**Page text**

Saturday, December 30, 2023

Blessed Be the Tie

Christmas Eve Sunday (12/24/23) Somewhere else in the Gulf of Mexico -

 

I met John and Carol Murphy in the autumn of 1977 at a small church house in Tulsa, Oklahoma. They were among a handful of families that had decided to start a Work in the southern part of that city and were meeting in a cinder block structure that had formerly served as a repair shop for diesel engines.
It was…aromatic.

 

Thru the years, our families remained engaged in one form or another. My parents stayed at the Murphy home while they were away during one visit to the "Okie Contingent" of the Clanton clan.
The Murphy's are like that--come stay at our house.
We won't be there…

 

I met Heather and Steve Bergman under slightly different circumstances. Steve was a preacher at a church in the Cypress-Fairbanks area of NW Harris County, Texas. I'd met Heather long before that: She was in diapers. Her father worked on my car and on my father's vehicles.
I've known her longer than I've known my wife.

 

These couples, plus another pair of "newly-weds" in their '90's, and a single fellow from College Station all managed to be on the same cruise ship as my Bride and I over the Christmas break.
They didn't know we were coming.

**Exercise instructions**
Using the post above, decide whether each statement agrees with it, answering yes or no and quoting the words that settle it: (a) The first meeting with John and Carol Murphy took place in Tulsa, Oklahoma. (b) Steve Bergman preached at a church in Tulsa. (c) The couples on the cruise ship knew ahead of time that the writer and his bride would be aboard.

**Raw data**
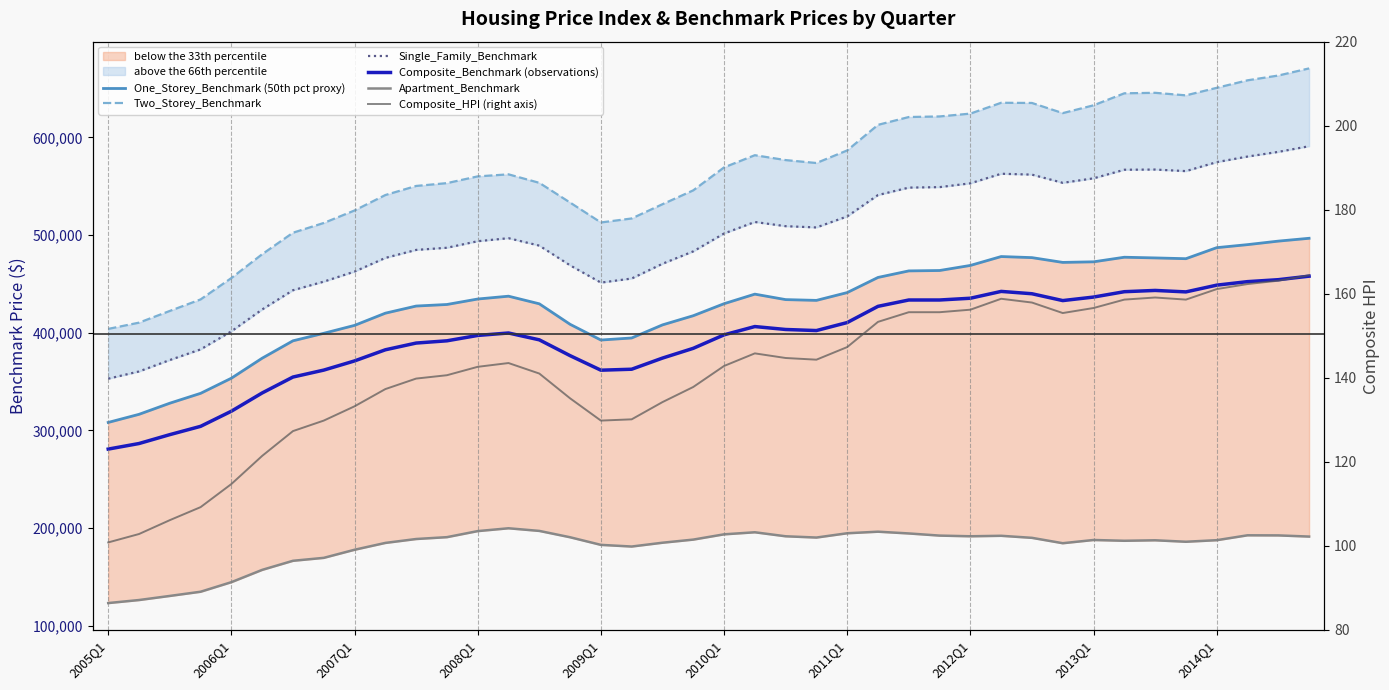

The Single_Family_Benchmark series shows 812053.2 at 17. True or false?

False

**Result**
(a) Yes: "I met John and Carol Murphy in the autumn of 1977 at a small church house in Tulsa, Oklahoma."
(b) No: "Steve was a preacher at a church in the Cypress-Fairbanks area of NW Harris County, Texas."
(c) No: "They didn't know we were coming."